Letnią porą Thiérot, Henri (1863 - 1905)

Letnią porą

Description:
Henri Thiérot (1863-1905) was a French painter. He only created for ten years, mainly landscapes, portraits and genre scenes. He graduated from the École des Beaux-Arts and Académie Julian in Paris. He was taught by Henri Levy, Jules Lefebvre, and Henri Bramtot. He visited Belgium, Holland, and Brittany. At the end of his creative period, he became more sensitive to the light effects that appeared in nature, which he captured in his landscapes and genre scenes. He represented them with a light, calm, almost transparent texture*.

Henri Thiérot gained recognition as a painter of naked women bathing in leafy trees, surrounded by dark forests and vast meadows. Unlike Ménard’s idealistic works, the artist tends more towards “academic naturalism with a slight erotic hue”**.

Description of the painting:
The time of day in which the bath is captured is similar.
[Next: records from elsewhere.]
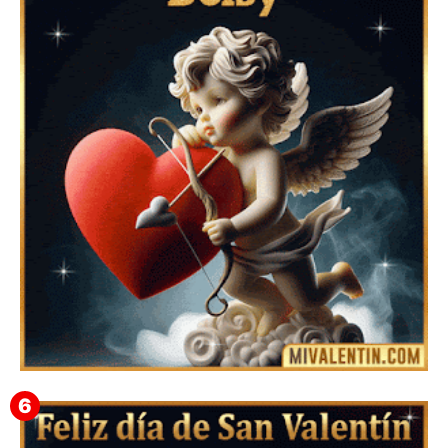
Feliz San Valentín Azucena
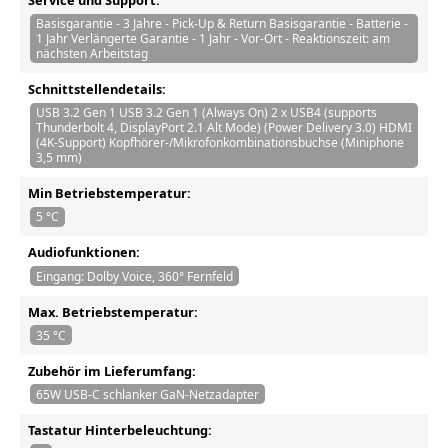
Basisgarantie - 3 Jahre - Pick-Up & Return Basisgarantie - Batterie -
1 Jahr Verlängerte Garantie - 1 Jahr - Vor-Ort - Reaktionszeit: am
nächsten Arbeitstag
Schnittstellendetails:
USB 3.2 Gen 1 USB 3.2 Gen 1 (Always On) 2 x USB4 (supports
Thunderbolt 4, DisplayPort 2.1 Alt Mode) (Power Delivery 3.0) HDMI
(4K-Support) Kopfhörer-/Mikrofonkombinationsbuchse (Miniphone
3,5 mm)
Min Betriebstemperatur:
5 °C
Audiofunktionen:
Eingang: Dolby Voice, 360° Fernfeld
Max. Betriebstemperatur:
35 °C
Zubehör im Lieferumfang:
65W USB-C schlanker GaN-Netzadapter
Tastatur Hinterbeleuchtung:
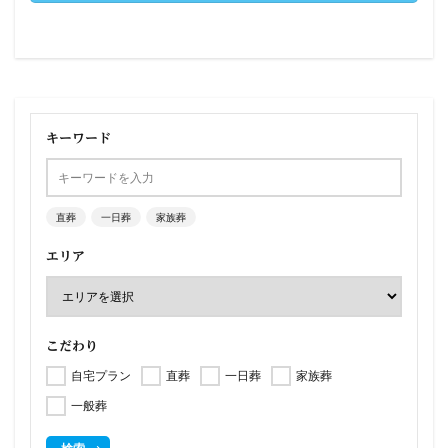
キーワード
直葬
一日葬
家族葬
エリア
こだわり
自宅プラン
直葬
一日葬
家族葬
一般葬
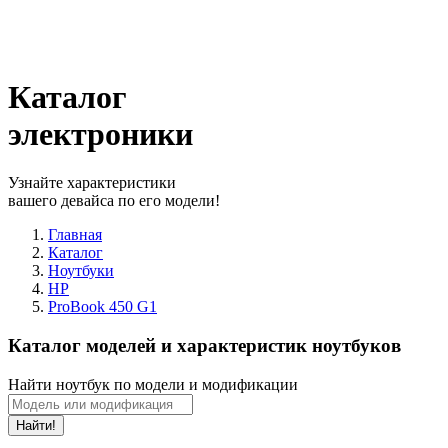
Каталог
электроники
Узнайте характеристики
вашего девайса по его модели!
Главная
Каталог
Ноутбуки
HP
ProBook 450 G1
Каталог моделей и характеристик ноутбуков
Найти ноутбук по модели и модификации
Найти!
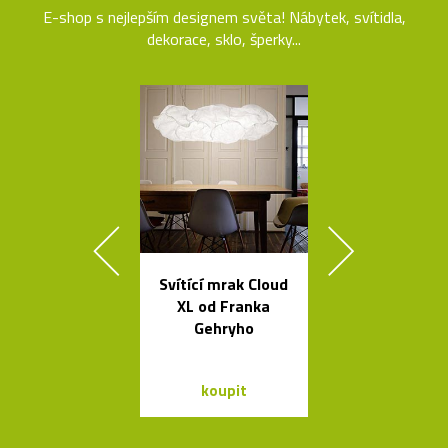
E-shop s nejlepším designem světa! Nábytek, svítidla,
dekorace, sklo, šperky...
Svítící mrak Cloud
Legendární r
XL od Franka
stolní lampi
Gehryho
Dalú
koupit
koupit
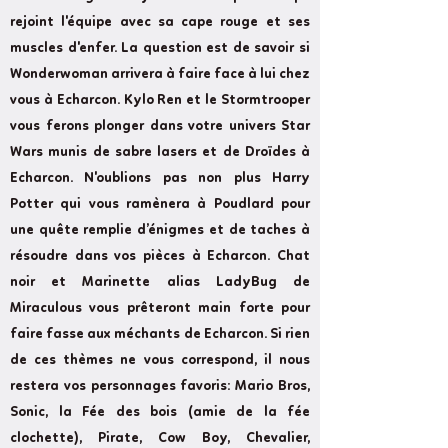
rejoint l'équipe avec sa cape rouge et ses
muscles d'enfer. La question est de savoir si
Wonderwoman arrivera à faire face à lui chez
vous à Echarcon. Kylo Ren et le Stormtrooper
vous ferons plonger dans votre univers Star
Wars munis de sabre lasers et de Droïdes à
Echarcon. N'oublions pas non plus Harry
Potter qui vous ramènera à Poudlard pour
une quête remplie d’énigmes et de taches à
résoudre dans vos pièces à Echarcon. Chat
noir et Marinette alias LadyBug de
Miraculous vous prêteront main forte pour
faire fasse aux méchants de Echarcon. Si rien
de ces thèmes ne vous correspond, il nous
restera vos personnages favoris: Mario Bros,
Sonic, la Fée des bois (amie de la fée
clochette), Pirate, Cow Boy, Chevalier,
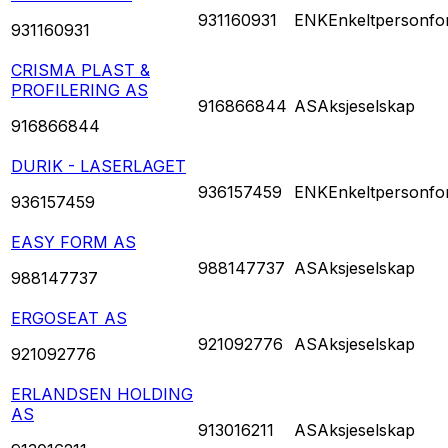
931160931
ENK
Enkeltpersonfo
931160931
CRISMA PLAST &
PROFILERING AS
916866844
AS
Aksjeselskap
916866844
DURIK - LASERLAGET
936157459
ENK
Enkeltpersonfo
936157459
EASY FORM AS
988147737
AS
Aksjeselskap
988147737
ERGOSEAT AS
921092776
AS
Aksjeselskap
921092776
ERLANDSEN HOLDING
AS
913016211
AS
Aksjeselskap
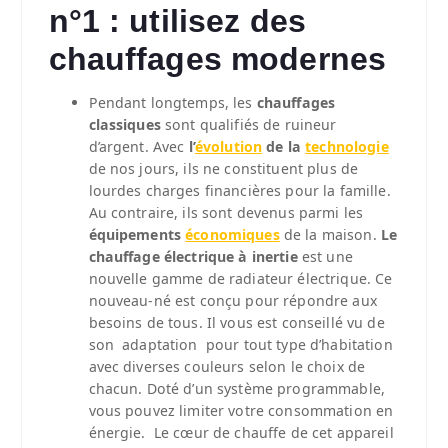
n°1 : utilisez des
chauffages modernes
Pendant longtemps, les
chauffages
classiques
sont qualifiés de ruineur
d’argent. Avec
l’
évolution
de la
technologie
de nos jours, ils ne constituent plus de
lourdes charges financières pour la famille.
Au contraire, ils sont devenus parmi les
équipements
économiques
de la maison.
Le
chauffage électrique à inertie
est une
nouvelle gamme de radiateur électrique. Ce
nouveau-né est conçu pour répondre aux
besoins de tous. Il vous est conseillé vu de
son adaptation pour tout type d’habitation
avec diverses couleurs selon le choix de
chacun. Doté d’un système programmable,
vous pouvez limiter votre consommation en
énergie. Le cœur de chauffe de cet appareil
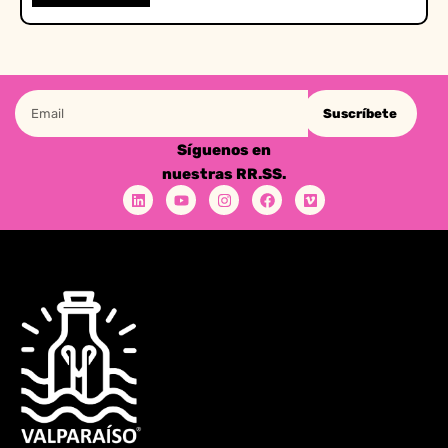
Suscríbete
Síguenos en
nuestras RR.SS.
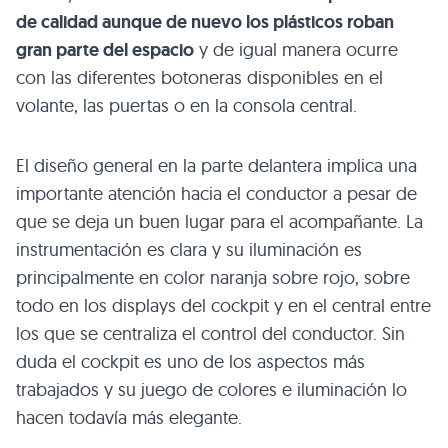
de calidad aunque de nuevo los plásticos roban
gran parte del espacio
y de igual manera ocurre
con las diferentes botoneras disponibles en el
volante, las puertas o en la consola central.
El diseño general en la parte delantera implica una
importante atención hacia el conductor a pesar de
que se deja un buen lugar para el acompañante. La
instrumentación es clara y su iluminación es
principalmente en color naranja sobre rojo, sobre
todo en los displays del cockpit y en el central entre
los que se centraliza el control del conductor. Sin
duda el cockpit es uno de los aspectos más
trabajados y su juego de colores e iluminación lo
hacen todavía más elegante.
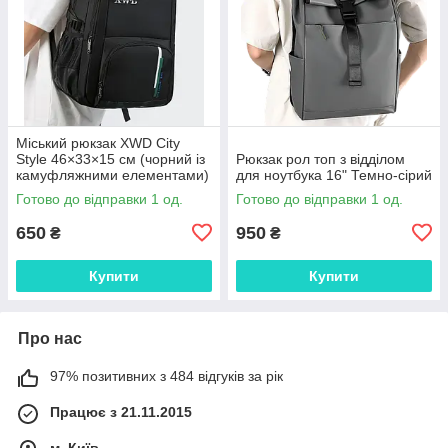
Міський рюкзак XWD City
Style 46×33×15 см (чорний із
Рюкзак рол топ з відділом
камуфляжними елементами)
для ноутбука 16" Темно-сірий
Готово до відправки 1 од.
Готово до відправки 1 од.
650
950
₴
₴
Купити
Купити
Про нас
97% позитивних з 484 відгуків за рік
Працює з 21.11.2015
м. Київ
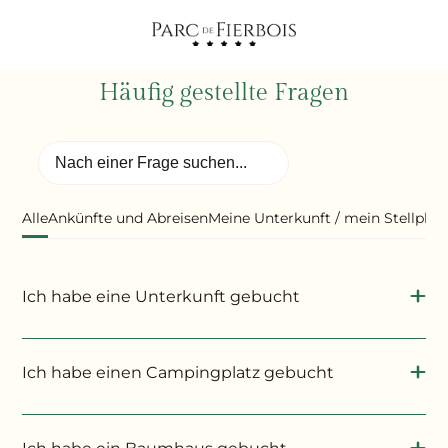
Häufig gestellte Fragen
Alle
Ankünfte und Abreisen
Meine Unterkunft / mein Stellplat
Ich habe eine Unterkunft gebucht
Der Check-in an der Rezeption kann ab 14.00
Uhr erfolgen.
Ich habe einen Campingplatz gebucht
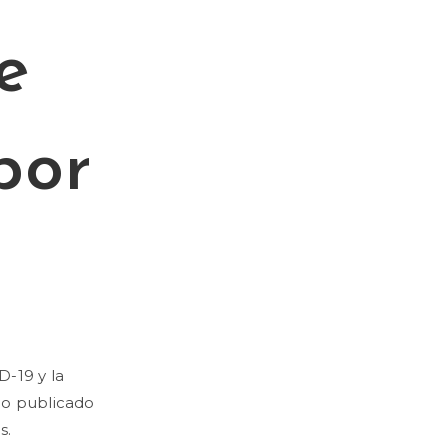
e
por
D-19 y la
io publicado
s.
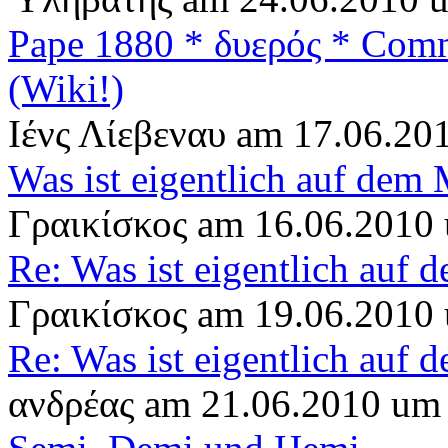
Pape 1880 * δυερός * Com
(Wiki!)
Ιένς Λίεβεναυ am 17.06.20
Was ist eigentlich auf dem
Γραικίσκος am 16.06.2010
Re: Was ist eigentlich auf
Γραικίσκος am 19.06.2010
Re: Was ist eigentlich auf
ανδρέας am 21.06.2010 um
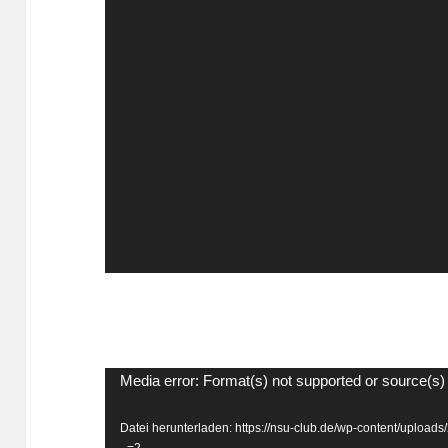
Video-
Media error: Format(s) not supported or source(s)
Player
Datei herunterladen: https://nsu-club.de/wp-content/uplo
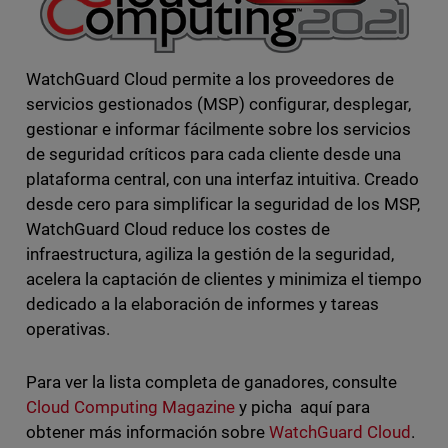
WatchGuard Cloud permite a los proveedores de
servicios gestionados (MSP) configurar, desplegar,
gestionar e informar fácilmente sobre los servicios
de seguridad críticos para cada cliente desde una
plataforma central, con una interfaz intuitiva. Creado
desde cero para simplificar la seguridad de los MSP,
WatchGuard Cloud reduce los costes de
infraestructura, agiliza la gestión de la seguridad,
acelera la captación de clientes y minimiza el tiempo
dedicado a la elaboración de informes y tareas
operativas.
Para ver la lista completa de ganadores, consulte
Cloud Computing Magazine
y picha aquí para
obtener más información sobre
WatchGuard Cloud
.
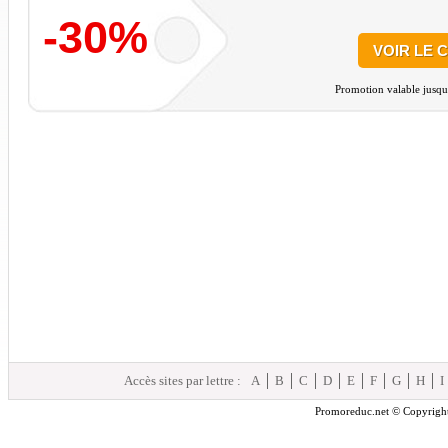
-30%
VOIR LE 
Promotion valable jusqu
Accès sites par lettre :
A
B
C
D
E
F
G
H
I
Promoreduc.net © Copyright 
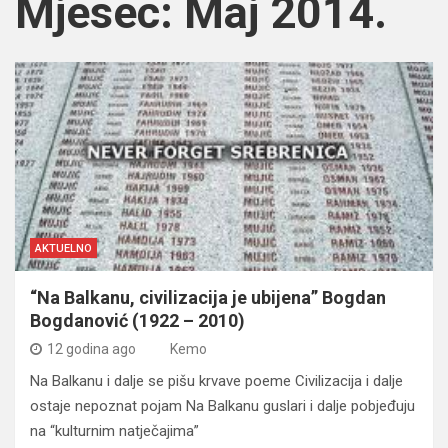
Mjesec:
Maj 2014.
AKTUELNO
“Na Balkanu, civilizacija je ubijena” Bogdan
Bogdanović (1922 – 2010)
12 godina ago
Kemo
Na Balkanu i dalje se pišu krvave poeme Civilizacija i dalje
ostaje nepoznat pojam Na Balkanu guslari i dalje pobjeđuju
na “kulturnim natječajima”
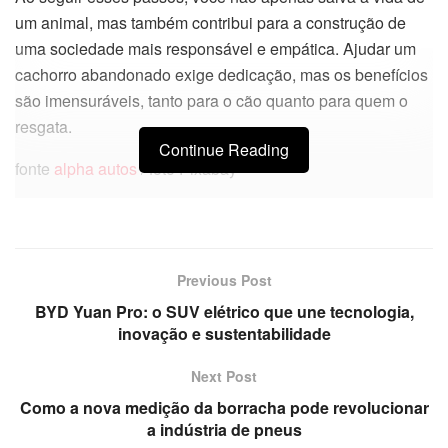
um animal, mas também contribui para a construção de
uma sociedade mais responsável e empática. Ajudar um
cachorro abandonado exige dedicação, mas os benefícios
são imensuráveis, tanto para o cão quanto para quem o
resgata.
Continue Reading
fonte
alpha autos
/ foto Pixabay
Previous Post
BYD Yuan Pro: o SUV elétrico que une tecnologia,
inovação e sustentabilidade
Next Post
Como a nova medição da borracha pode revolucionar
a indústria de pneus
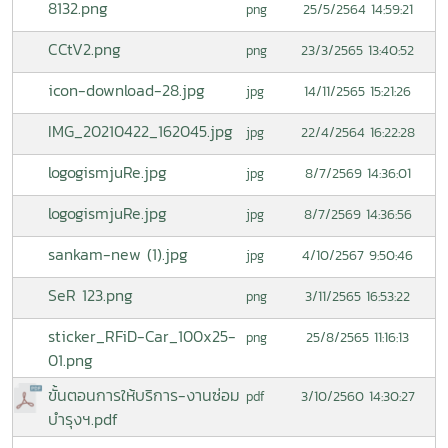
8132.png
25/5/2564 14:59:21
png
CCtV2.png
23/3/2565 13:40:52
png
icon-download-28.jpg
14/11/2565 15:21:26
jpg
IMG_20210422_162045.jpg
22/4/2564 16:22:28
jpg
logogismjuRe.jpg
8/7/2569 14:36:01
jpg
logogismjuRe.jpg
8/7/2569 14:36:56
jpg
sankam-new (1).jpg
4/10/2567 9:50:46
jpg
SeR 123.png
3/11/2565 16:53:22
png
sticker_RFiD-Car_100x25-
25/8/2565 11:16:13
png
01.png
ขั้นตอนการให้บริการ-งานซ่อม
3/10/2560 14:30:27
pdf
บำรุงฯ.pdf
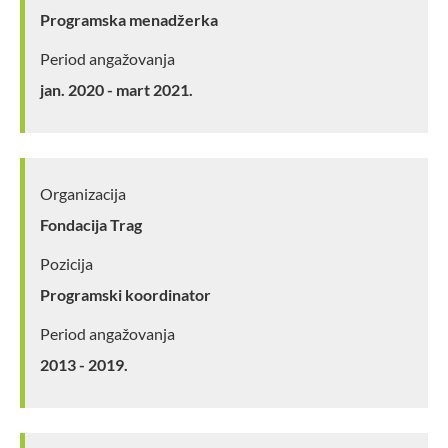
Programska menadžerka
Period angažovanja
jan. 2020 - mart 2021.
Organizacija
Fondacija Trag
Pozicija
Programski koordinator
Period angažovanja
2013 - 2019.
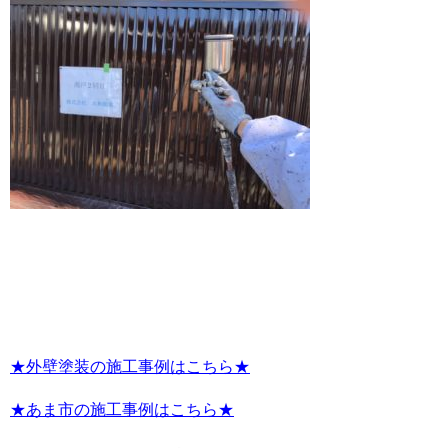
★外壁塗装の施工事例はこちら★
★あま市の施工事例はこちら★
Dusk is slowly approaching. In the last rays of the setting sun, the woman cautiously enters the water with small, slow movements, securing herself with her outstretched arms. She is alone. The trees surrounding the water surface grow so rarely that they freely let in considerable amounts of light between their crowns. It sparkles on the brown-beige-blue surface of the water mirror. It reflects the shadows of the trees in the form of thin, single vertical lines, interrupted by a wave pattern.

Against the dominant green-olive and brown colour scheme of the painting, the artist depicted the alabaster body of a naked woman***. Compared to Ménard’s work, it was rendered with much greater fidelity to detail and anatomical correctness. Its presence seems to introduce a visual dissonance, completely captivating the viewer’s attention. Henri Thiérot is no longer a propagator of the Arcadian, symbolic landscape, but a naturalist faithfully imitating reality.